Neden tesadüfen oluşmuş varlıkların mevcudiyetine muhtacız? Madem ki akıl sahibi ve dünyanın hâkimiyiz, neden işler iddia ettiğimiz gibi işlemiyor? Bir kelebeğin veya tabiatın üzerindeki sanatı inkar eden, o kelebeğin bir ressamın resminde resmedilmesini ve o resmin sergilerde teşhir edilerek, tablosunun milyonlara paha biçilerek satın alınmasını açıklayabilir mi? Kâinat ve dünya içindeki tabiat neden güzel? Tesadüfen, maksatsız oluşmuş şeylerde bir düzenlilik ve güzellik eseri olur mu hiç? Hadi bir sefere mahsus oldu diyelim veya bize öyle göründü. Bu düzenlilik ve güzellik, her yerde ve her canlıda sürekli olarak kendini gösterebilir mi? Böyle bir şey nasıl mümkün olabilir? Normal şartlarda bu işlerin hiç birinin olmaması gerekmez miydi? Bir iş sahibini gerektiren sanatlı ve mükemmel işlerin, ustası ortada gözükmüyor ve işler de sürekli gözümüzün önünde ve her tarafta kolayca oluyor bitiyor diye, bu işlerin kendi kendine olduğu sonucuna varmak, ahmaklık ötesi bir varsayım olmaz mı?

Nasıl oluyor da, akıl, irade, ilim, teknoloji sahibi bir insanın, koca fabrikalarıyla ürettiği en teknolojik kamera, bir damla sudan meydana gelen insan vücudundaki göze göre çocuk oyuncağı gibi düşük kalıyor.
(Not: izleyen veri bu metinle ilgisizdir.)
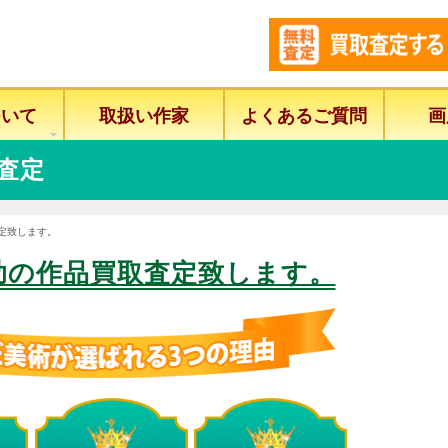
ついて
取扱い作家
よくあるご質問
画
査定
定致します。
助の作品買取査定致します。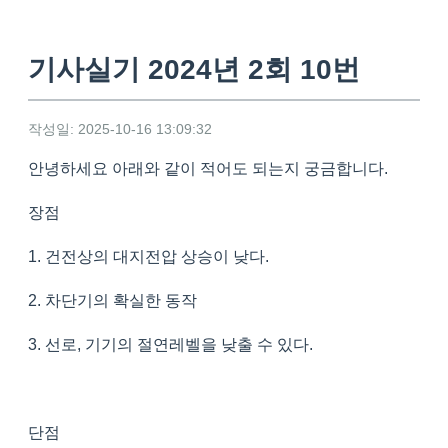
기사실기 2024년 2회 10번
작성일: 2025-10-16 13:09:32
안녕하세요 아래와 같이 적어도 되는지 궁금합니다.
장점
1. 건전상의 대지전압 상승이 낮다.
2. 차단기의 확실한 동작
3. 선로, 기기의 절연레벨을 낮출 수 있다.
단점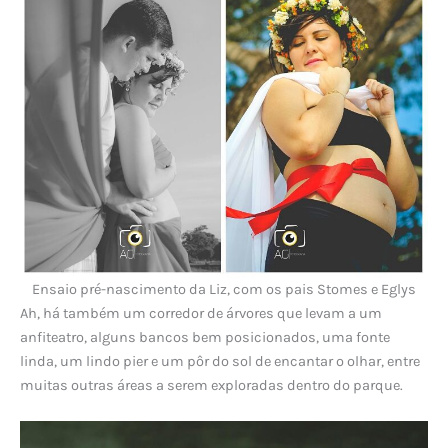
Ensaio pré-nascimento da Liz, com os pais Stomes e Eglys
Ah, há também um corredor de árvores que levam a um
anfiteatro, alguns bancos bem posicionados, uma fonte
linda, um lindo pier e um pôr do sol de encantar o olhar, entre
muitas outras áreas a serem exploradas dentro do parque.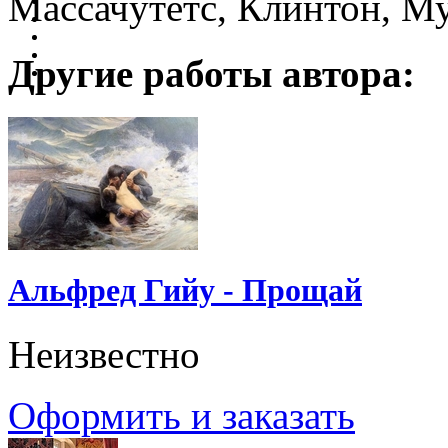
Массачутетс, Клинтон, Му
Другие работы автора:
Альфред Гийу - Прощай
Неизвестно
Оформить и заказать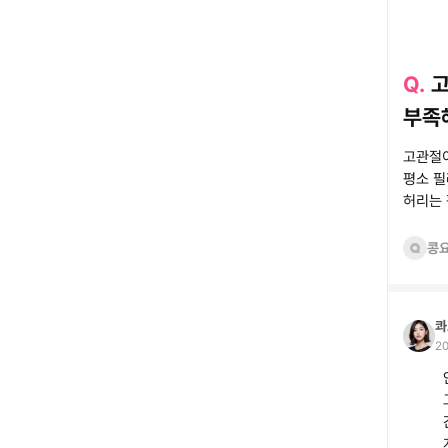
Q.
고
부족
고관절이
평소 필
허리는 
콩
콰
20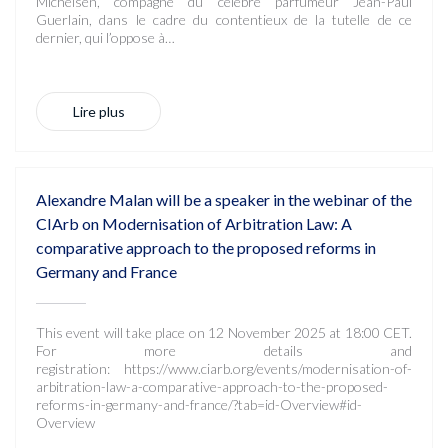
Michelsen, compagne du célèbre parfumeur Jean-Paul
Guerlain, dans le cadre du contentieux de la tutelle de ce
dernier, qui l’oppose à…
Lire plus
Alexandre Malan will be a speaker in the webinar of the
CIArb on Modernisation of Arbitration Law: A
comparative approach to the proposed reforms in
Germany and France
This event will take place on 12 November 2025 at 18:00 CET.
For more details and
registration: https://www.ciarb.org/events/modernisation-of-
arbitration-law-a-comparative-approach-to-the-proposed-
reforms-in-germany-and-france/?tab=id-Overview#id-
Overview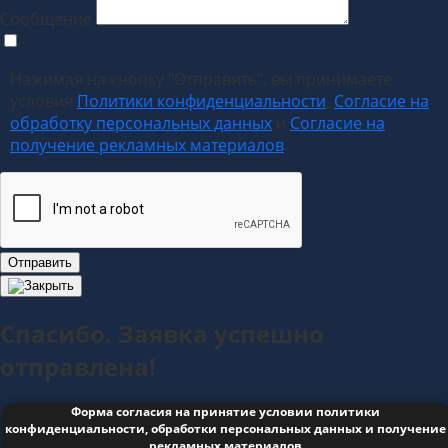
Сообщение
Нажимая на кнопку "Отправить", вы принимаете
условия
Политики конфиденциальности
,
Согласие на
обработку персональных данных
и
Согласие на
получение рекламных материалов
.
Отправить
Спасибо. Заявка успешно
отправлена!
Форма согласия на принятие условии политики
конфиденциальности, обработки персональных данных и получение
рекламных материалов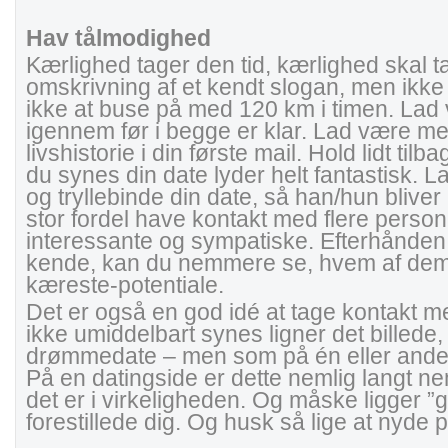
Hav tålmodighed
Kærlighed tager den tid, kærlighed skal tag
omskrivning af et kendt slogan, men ikke 
ikke at buse på med 120 km i timen. Lad
igennem før i begge er klar. Lad være med
livshistorie i din første mail. Hold lidt ti
du synes din date lyder helt fantastisk. 
og tryllebinde din date, så han/hun blive
stor fordel have kontakt med flere perso
interessante og sympatiske. Efterhånde
kende, kan du nemmere se, hvem af dem,
kæreste-potentiale.
Det er også en god idé at tage kontakt
ikke umiddelbart synes ligner det billede,
drømmedate – men som på én eller anden 
På en datingside er dette nemlig langt n
det er i virkeligheden. Og måske ligger ”g
forestillede dig. Og husk så lige at nyde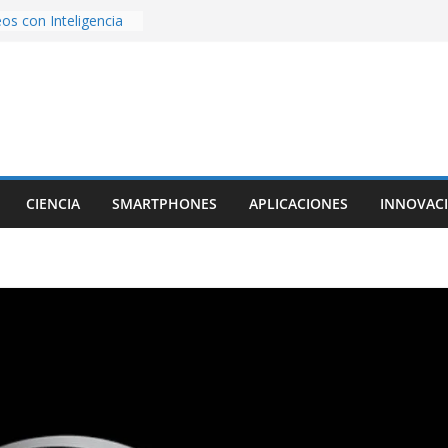
os con Inteligencia
o CapCut IA
ada con Unity y
struimos una app
al escanear una
ige la cámara:
ido cinematográfico
w
ara la generación de
CIENCIA
SMARTPHONES
APLICACIONES
INNOVAC
rse AI
nture, un juego de
 hecho desde cero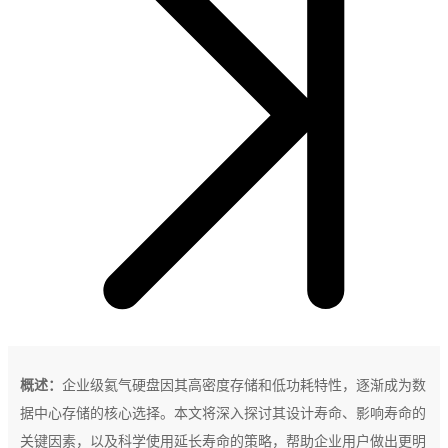
概述：
企业级氦气硬盘因其高密度存储和低功耗特性，逐渐成为数
据中心存储的核心选择。本文将深入探讨其设计寿命、影响寿命的
关键因素，以及科学使用延长寿命的策略，帮助企业用户做出更明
Bunlar ne biçim işlerdir böyle? Etrafımızda ne türden gizemli işler dönüyor? Halbuki bizler, her gün gördüğümüz için, alışkanlık perdesinin arkasında sakladığımız bu mucizeleri artık görmüyoruz ve fark etmiyoruz. Şaşırma duygumuzu bile kaybettiğimiz bir körlük içindeyiz. Her gün bu mucizeli sarayda güya akıl sahibi bir canlı olarak yaşarken, bizlere nasıl insan ve şuur sahibi denilebilir? İtiraf etmemiz lazım hepimizin: Bu dünya tam da bizim için hazırlanmış bir vaziyette görünüyor. Hazırlayıp işleteni, bizzat gözümüzle görmememiz, bu muhteşem kâinat sarayının ve dünya misafirhanesinin sahibinden gafil olmamızı, onu yok saymamızı ve öyle biri yokmuş gibi yaşamamızı gerektirmez, hele yokluğuna hiç delil olmaz.

İşte o tarif edici olan üstamız Muhammed Aleyhisselam’ı ve kâinatın en doğru bir kullanım kılavuzu olan Kur’ânı dinleyenler bir tarafa, dinlemeyenler öbür tarafa böylece ayrıldılar. O doğru üstat ve kılavuza göz kapayanlar veya onlarla ilgilenmeyenler, kâinatın gerçek hakikatini hiç bir zaman bilemediler, keşf edip zevkini tadamadılar. Kur’an, bütün ilimlerin kaynağı ve en yükseği olan iman derslerine talebe olanlara, manevi hazinelerini ardına kadar açtı, kâinatın akıl ile gidilmeyen gerçek hakikatini gösterdi. Kâinat yüzünde ışıl ışıl parıldayan görünen ebedî güzellik, kendisini takdir ve muhabbetle seyreden bu iştiyaklı hakikat aşıklarını elbette unutmadı. İnsan gözünün daha önce görmediği, kulağının işitmediği ve kalbine gelmemiş ebedî manzaraları ve ziyafetleri hazırladı. Ve onları hiç bitmeyecek bir hayatta mutlu etmek, ikram etmek ve bu sefer güzelliğini ve mükemmelliğini perdesiz göstermek üzere yanına aldı. Diğer grup ise, böyle kıymetli gerçeklere göz kapayıp kendi kıymetsizliklerini aleme ilan ettikleri gibi, kâinatı da kıymetsizlikle itham ettiler. Bu, bütün yaratılmışların ifade ettikleri yüksek manalara ve kâinatın sahibine hakaret etmek ve böyle büyük bir suça uygun muamele görmeyi de hak etmek anlamına geliyordu.

Madem kâinatta, ilahî vahyin bildirdiği hakikate tam tamına uygun bir vaziyet, gayet parlak ve aşikar görünüyor. Aklımızla görür gibi hükmedebiliriz ki, kâinatın görünen perdesi arkasında saklı olan hakikatinin gerçek şekli, elbette ilahi vahyin bildirdiği şekildedir, başka tarzda olamaz ve mümkün değildir.